▶ [Problem statement]: Repeat the records exactly, with one exception: no images.

───── Task input

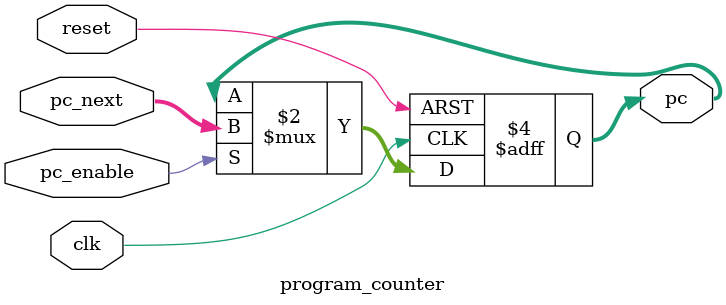
<source format=v>
module program_counter (
    input wire clk,           
    input wire reset,           
    input wire pc_enable,      
    input wire [7:0] pc_next,   // The value PC will update to (for normal increment or jump)
    output reg [7:0] pc         // The current program counter value
);

always @(posedge clk or posedge reset) begin
    if (reset)
        pc <= 8'b0;            // On reset, set PC to 0 (start of program)
    else if (pc_enable)
        pc <= pc_next;         // If enabled, update PC to next value
end

endmodule

</source>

──────────

▶ [Answer below]:
<source format=v>
module program_counter (
    input wire clk,           
    input wire reset,           
    input wire pc_enable,      
    input wire [7:0] pc_next,   // The value PC will update to (for normal increment or jump)
    output reg [7:0] pc         // The current program counter value
);

always @(posedge clk or posedge reset) begin
    if (reset)
        pc <= 8'b0;            // On reset, set PC to 0 (start of program)
    else if (pc_enable)
        pc <= pc_next;         // If enabled, update PC to next value
end

endmodule

</source>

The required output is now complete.